FriendFeed Needs Trackback

The success of distributed commenting systems such as Disqus, Intense Debate, and most famously, FriendFeed have generated a heated debate over if we should let discussions break out all over the place in small pockets or try to gather them all together in context with the source material so that everyone can benefit from a collective debate.

On the one hand, you have those that encourage everyone to “go with the flow” and let discussions take place inline, wherever convenient. Duncan Riley falls in this camp with his post last week about Blogging 2.0.

On the other, you have those that want to pull the discussion back into context. If it’s a blog post, they would like to see these distributed pools of discussion pulled back together under the original blog post. Fred Wilson falls into this camp with his post today, Leaving the Instigator Out.

fredwilson comment

Call me old school but I’m with Fred on this one. I think it’s possible to have both cookies – keep discussions distributed but at least tie them together so you’re not logging to sites across the web trying to chase down the latest discussion. The solution is to revive the long forgotten Trackback.

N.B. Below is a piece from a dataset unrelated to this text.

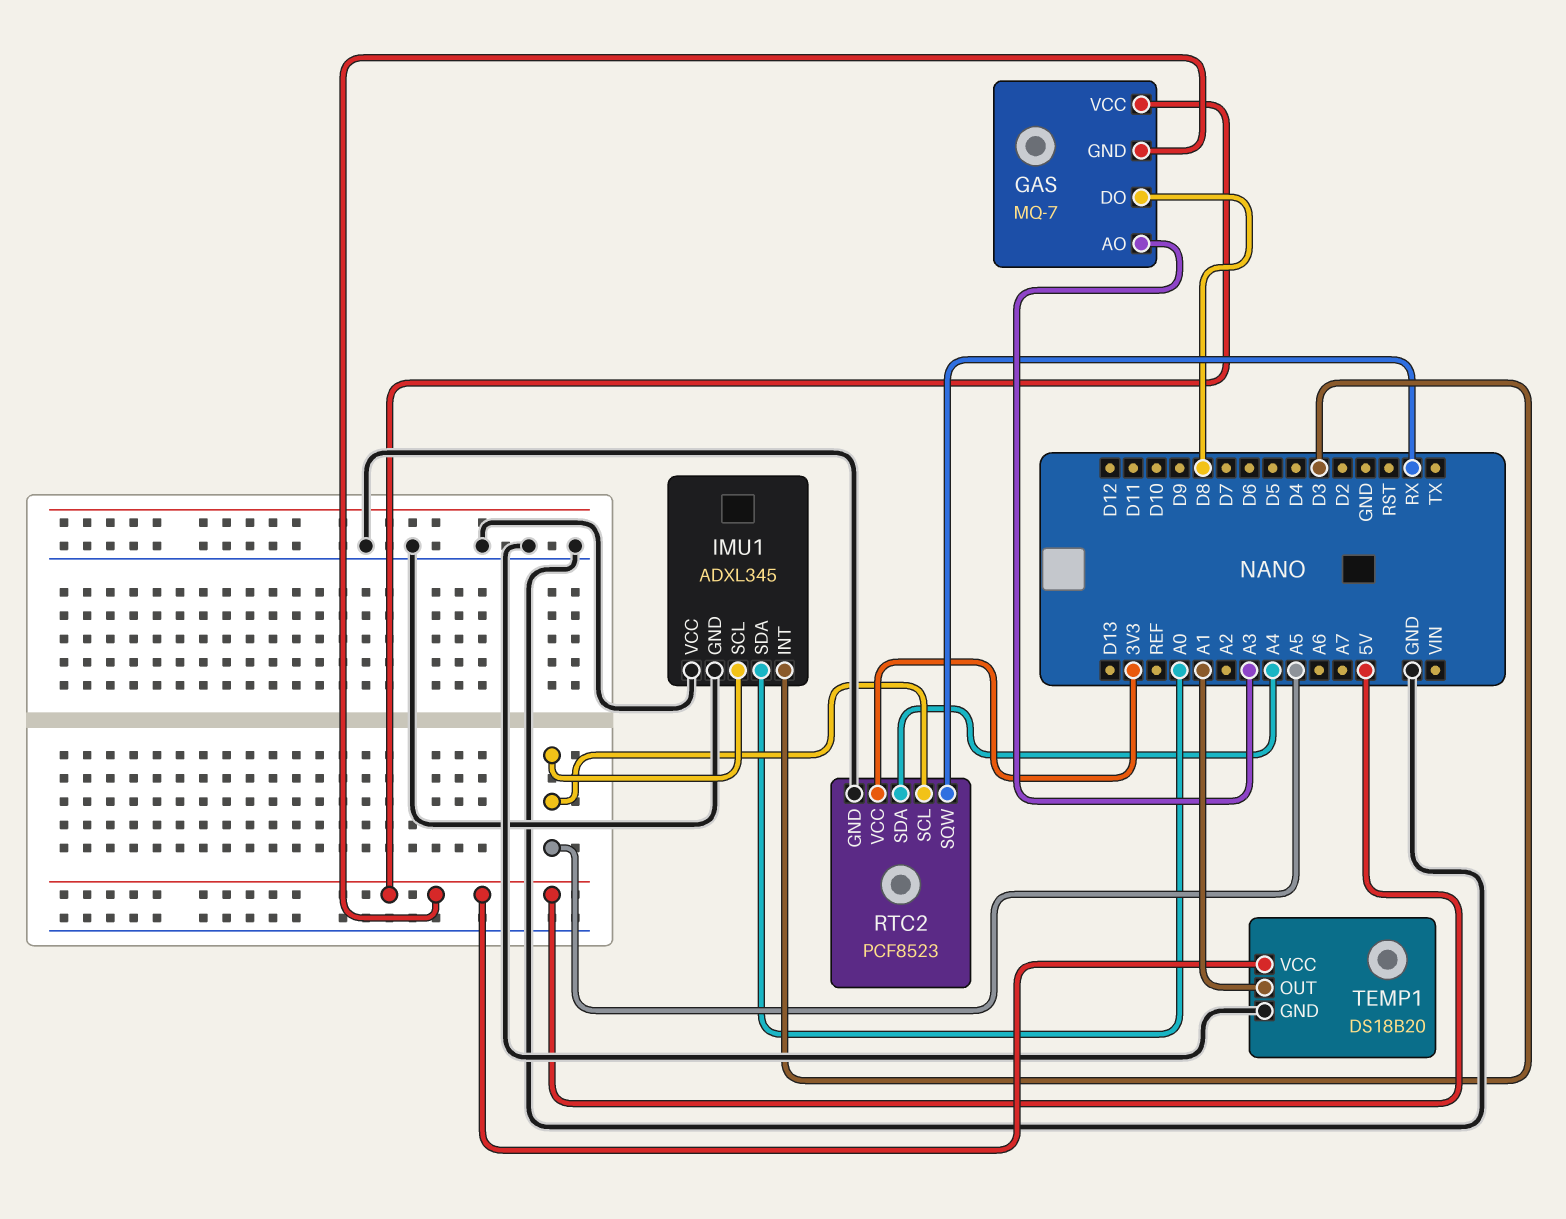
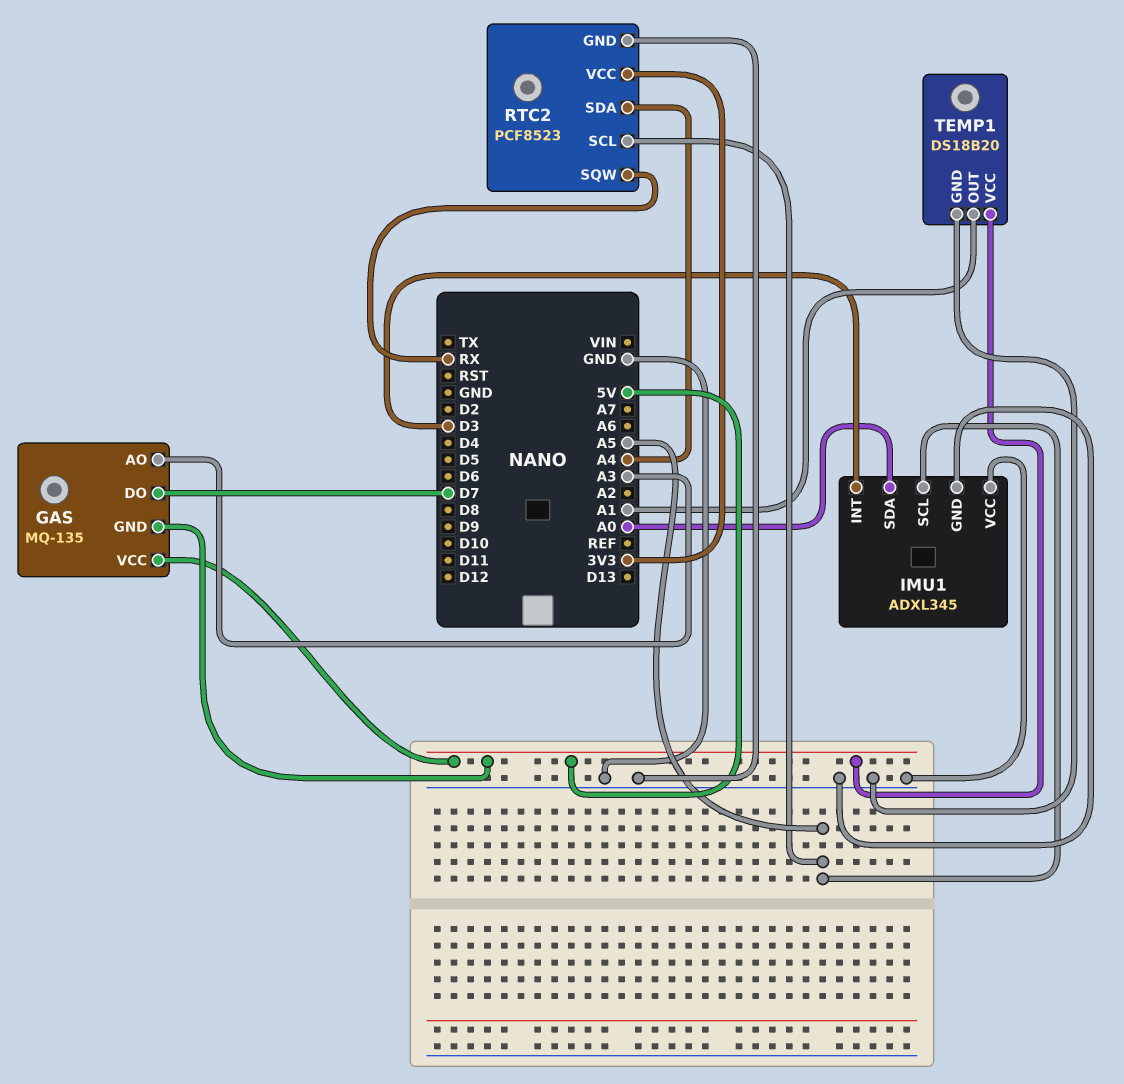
GAS: MQ-7 -> MQ-135
GAS pin DO: D8 -> D7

Trackback was developed by the blogging pioneer Six Apart back when blogs expanded beyond a close circle of friends and there was a need for blogs to notify each other when they were expanding on a conversation and moving it to a new venue. The standard practice was that if you wanted to take someone’s idea and expand on it a bit more than would fit comfortably into a comment box, you would post about it on your own blog and trackback to the original post. This would do two things:

  1. send a ping to the original blogger so that he or she would know that you’re expanding on their idea,
  2. add a link in the comments section so that people reading the original post could follow the discussion over to the new blog post

Trackback was a very simple technology but it provided a thread that linked the two posts and brought the readership of both posts together. If you were moving the conversation from one blog to another, sending a trackback ping was the right thing to do, it was common courtesy, an attribution. That link, that attribution, is what has gotten people up in arms. Without this link, both the original blogger and the reader of the original post are cut off from distributed discussions and that just doesn’t seem right or efficient.